- Opening Delimiter -

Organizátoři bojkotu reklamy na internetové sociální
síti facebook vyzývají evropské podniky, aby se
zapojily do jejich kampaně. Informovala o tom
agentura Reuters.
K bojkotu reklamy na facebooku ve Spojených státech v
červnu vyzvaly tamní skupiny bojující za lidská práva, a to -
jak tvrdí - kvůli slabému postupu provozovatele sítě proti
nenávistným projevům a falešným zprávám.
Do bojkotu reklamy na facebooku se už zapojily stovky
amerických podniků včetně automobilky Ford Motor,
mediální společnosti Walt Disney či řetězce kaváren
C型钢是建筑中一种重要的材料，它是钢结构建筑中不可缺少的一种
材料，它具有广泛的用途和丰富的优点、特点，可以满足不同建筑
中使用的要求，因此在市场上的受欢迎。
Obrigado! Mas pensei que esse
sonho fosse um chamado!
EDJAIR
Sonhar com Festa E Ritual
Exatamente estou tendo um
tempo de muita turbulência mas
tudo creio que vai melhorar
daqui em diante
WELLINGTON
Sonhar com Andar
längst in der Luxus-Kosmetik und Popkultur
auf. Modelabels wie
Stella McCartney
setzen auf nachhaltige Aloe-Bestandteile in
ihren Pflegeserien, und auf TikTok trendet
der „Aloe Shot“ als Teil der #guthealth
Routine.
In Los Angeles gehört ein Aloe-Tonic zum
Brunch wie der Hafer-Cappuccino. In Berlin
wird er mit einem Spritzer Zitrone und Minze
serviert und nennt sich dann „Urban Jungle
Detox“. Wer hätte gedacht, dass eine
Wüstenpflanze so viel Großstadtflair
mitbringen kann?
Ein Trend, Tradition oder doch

- Closing Delimiter -
- Opening Delimiter -

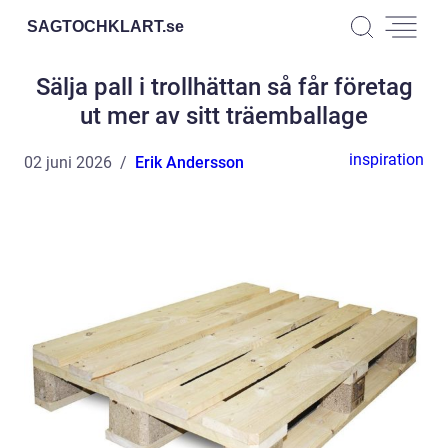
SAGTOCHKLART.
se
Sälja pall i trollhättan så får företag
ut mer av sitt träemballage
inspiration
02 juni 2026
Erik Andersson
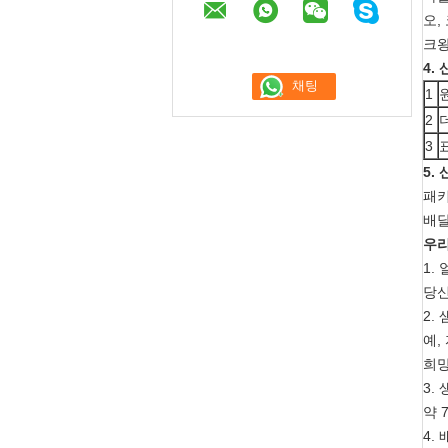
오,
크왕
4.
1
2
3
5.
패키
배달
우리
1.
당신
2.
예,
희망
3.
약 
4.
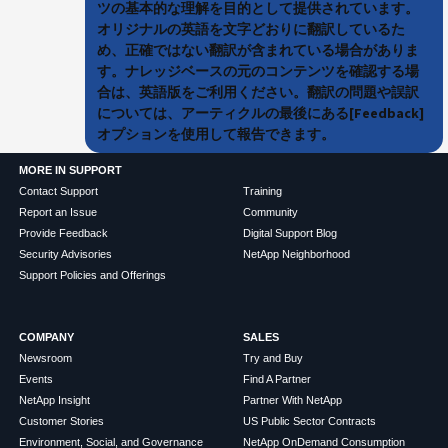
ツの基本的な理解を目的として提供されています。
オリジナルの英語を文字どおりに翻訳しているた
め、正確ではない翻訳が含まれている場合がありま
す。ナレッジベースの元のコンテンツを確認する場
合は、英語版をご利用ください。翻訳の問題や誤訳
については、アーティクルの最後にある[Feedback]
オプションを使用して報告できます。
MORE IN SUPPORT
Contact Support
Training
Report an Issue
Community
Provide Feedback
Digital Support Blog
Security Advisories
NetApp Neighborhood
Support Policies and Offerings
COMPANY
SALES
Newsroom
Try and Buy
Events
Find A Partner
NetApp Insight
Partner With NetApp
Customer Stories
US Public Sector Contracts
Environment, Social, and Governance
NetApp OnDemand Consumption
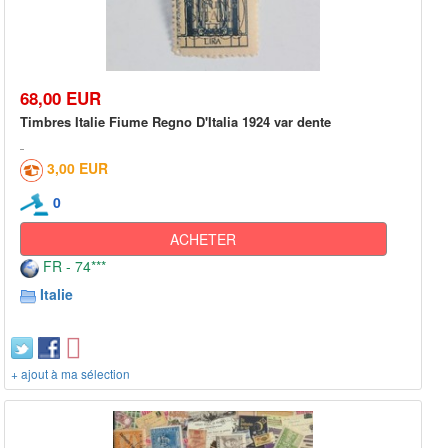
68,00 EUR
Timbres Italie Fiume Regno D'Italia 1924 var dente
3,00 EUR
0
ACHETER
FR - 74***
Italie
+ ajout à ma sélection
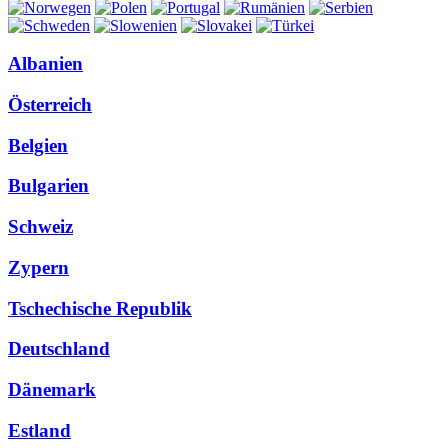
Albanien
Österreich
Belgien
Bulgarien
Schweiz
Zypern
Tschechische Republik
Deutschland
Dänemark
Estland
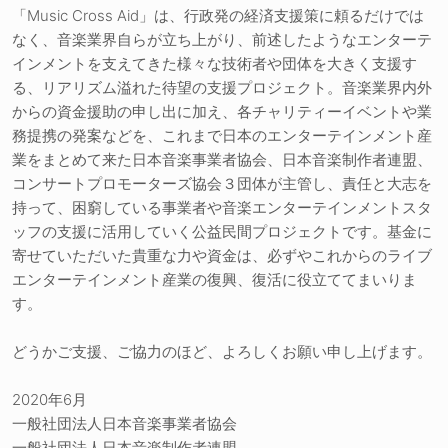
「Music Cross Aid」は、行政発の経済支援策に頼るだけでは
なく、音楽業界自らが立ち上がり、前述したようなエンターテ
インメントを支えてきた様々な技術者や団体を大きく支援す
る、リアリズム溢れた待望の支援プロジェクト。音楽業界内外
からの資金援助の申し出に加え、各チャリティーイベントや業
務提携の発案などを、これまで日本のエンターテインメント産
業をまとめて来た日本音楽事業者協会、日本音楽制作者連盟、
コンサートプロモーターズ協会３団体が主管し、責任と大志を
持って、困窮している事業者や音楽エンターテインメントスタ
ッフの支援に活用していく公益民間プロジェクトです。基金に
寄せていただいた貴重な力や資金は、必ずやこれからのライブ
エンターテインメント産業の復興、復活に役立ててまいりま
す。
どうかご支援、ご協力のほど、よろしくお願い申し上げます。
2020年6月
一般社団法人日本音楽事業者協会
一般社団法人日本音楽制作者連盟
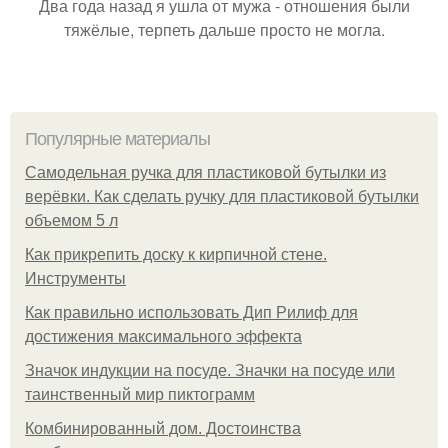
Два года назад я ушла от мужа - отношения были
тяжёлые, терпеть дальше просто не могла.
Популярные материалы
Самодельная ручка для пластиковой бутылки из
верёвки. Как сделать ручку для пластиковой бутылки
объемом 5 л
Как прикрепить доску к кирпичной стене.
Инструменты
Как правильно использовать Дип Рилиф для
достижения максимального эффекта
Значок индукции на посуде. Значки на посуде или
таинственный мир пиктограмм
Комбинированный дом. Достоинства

- Closing Delimiter -

What the exercise asks: Write out, from the lines above, only those from the line with "Organizátoři bojkotu reklamy" to the line with "Do bojkotu reklamy", exactly as given, including the first and the last.

Output below:
Organizátoři bojkotu reklamy na internetové sociální
síti facebook vyzývají evropské podniky, aby se
zapojily do jejich kampaně. Informovala o tom
agentura Reuters.
K bojkotu reklamy na facebooku ve Spojených státech v
červnu vyzvaly tamní skupiny bojující za lidská práva, a to -
jak tvrdí - kvůli slabému postupu provozovatele sítě proti
nenávistným projevům a falešným zprávám.
Do bojkotu reklamy na facebooku se už zapojily stovky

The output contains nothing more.